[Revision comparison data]

Segment Open

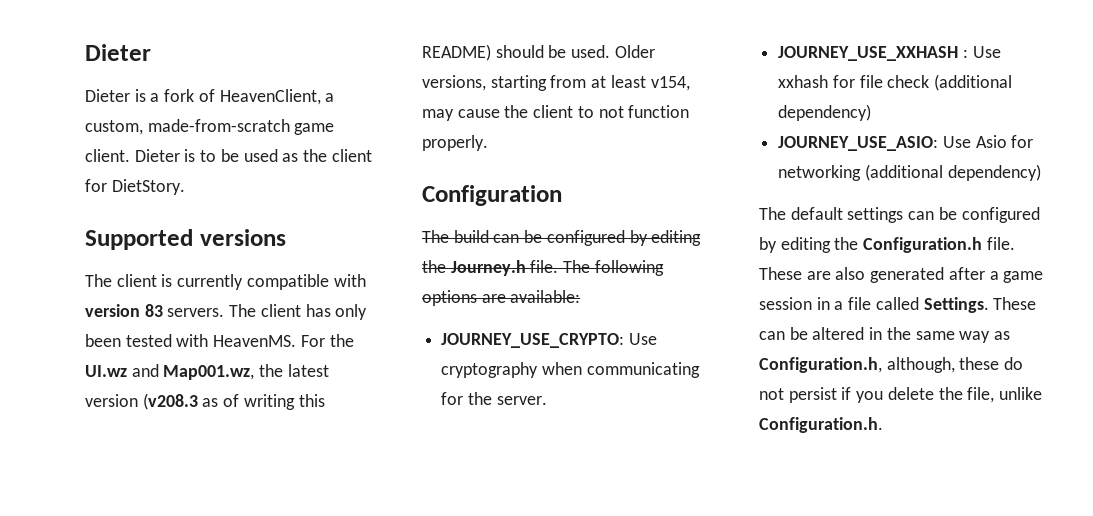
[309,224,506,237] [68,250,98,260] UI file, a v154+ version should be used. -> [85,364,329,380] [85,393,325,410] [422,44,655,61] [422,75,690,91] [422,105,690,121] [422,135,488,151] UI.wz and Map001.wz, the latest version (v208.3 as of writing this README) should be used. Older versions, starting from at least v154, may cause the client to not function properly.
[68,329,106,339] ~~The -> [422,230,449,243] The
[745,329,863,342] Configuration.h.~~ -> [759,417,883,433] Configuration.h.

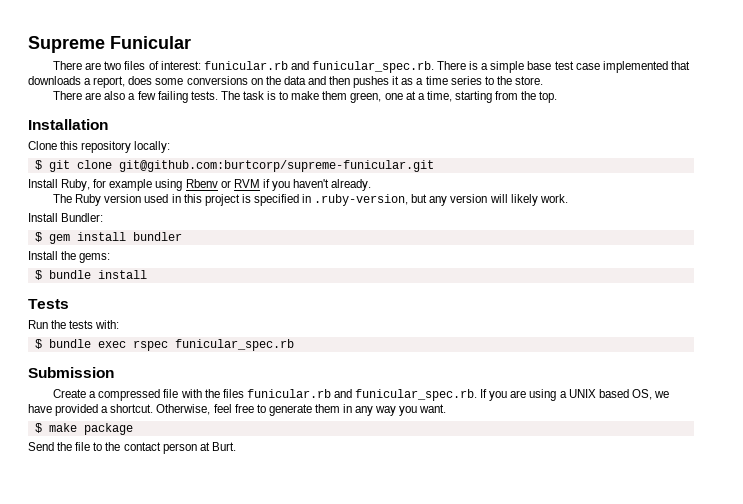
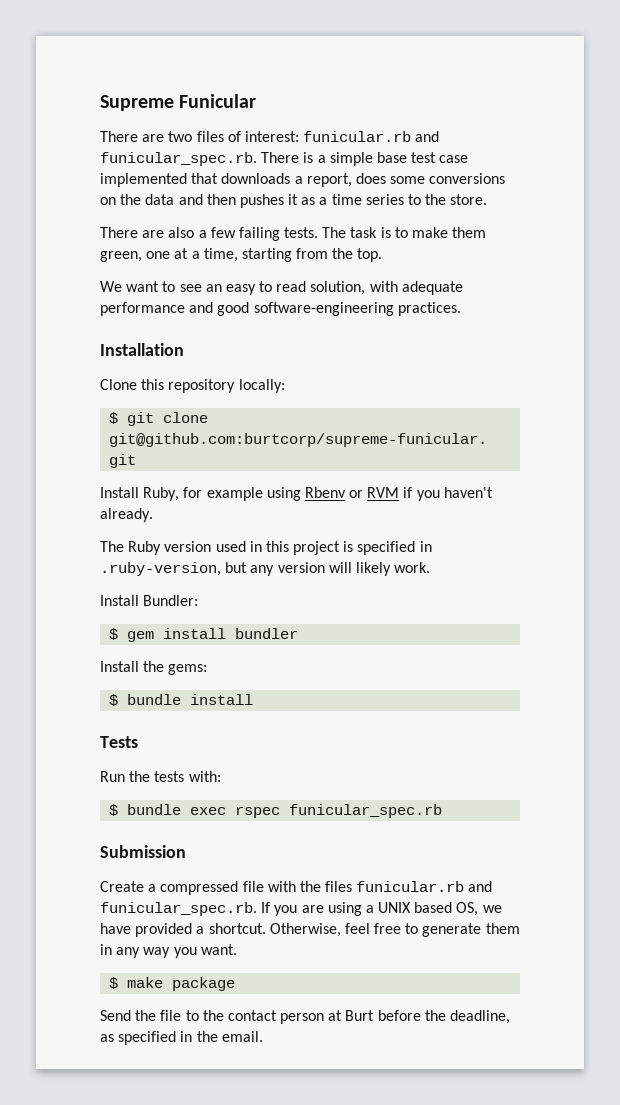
(558, 97) none -> [100,281,463,295] [100,302,461,316] // We want to see an easy to read solution, with adequate performance and good software-engineering practices.
[211,442,236,451] Burt. -> [345,1010,511,1024] [100,1031,263,1045] Burt before the deadline, as specified in the email.

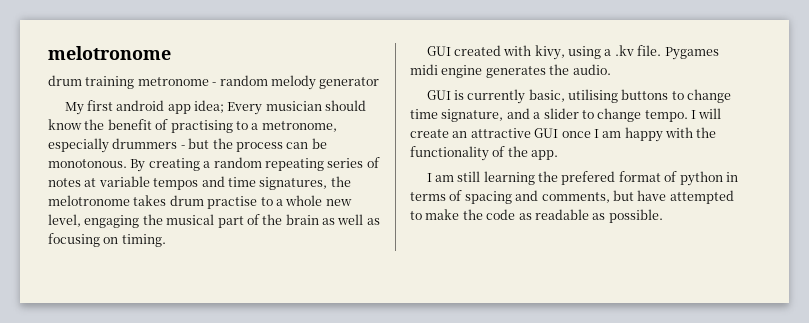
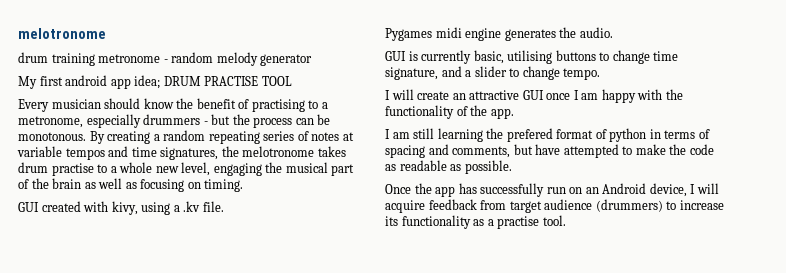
(225, 106) none -> [163,76,292,86] DRUM PRACTISE TOOL //
(662, 50) none -> (224, 206) //
(688, 116) none -> (601, 74) //
(663, 216) none -> [385,183,719,197] [385,199,724,213] [385,215,566,229] // Once the app has successfully run on an Android device, I will acquire feedback from target audience (drummers) to increase its functionality as a practise tool.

Segment Closed

HOW TO COMPLETE THIS TASK
Would you retype the lines of the data above, from the one holding "(225, 106) none" through its final line, exactly and without adding any other line?

RESPONSE BELOW
(225, 106) none -> [163,76,292,86] DRUM PRACTISE TOOL //
(662, 50) none -> (224, 206) //
(688, 116) none -> (601, 74) //
(663, 216) none -> [385,183,719,197] [385,199,724,213] [385,215,566,229] // Once the app has successfully run on an Android device, I will acquire feedback from target audience (drummers) to increase its functionality as a practise tool.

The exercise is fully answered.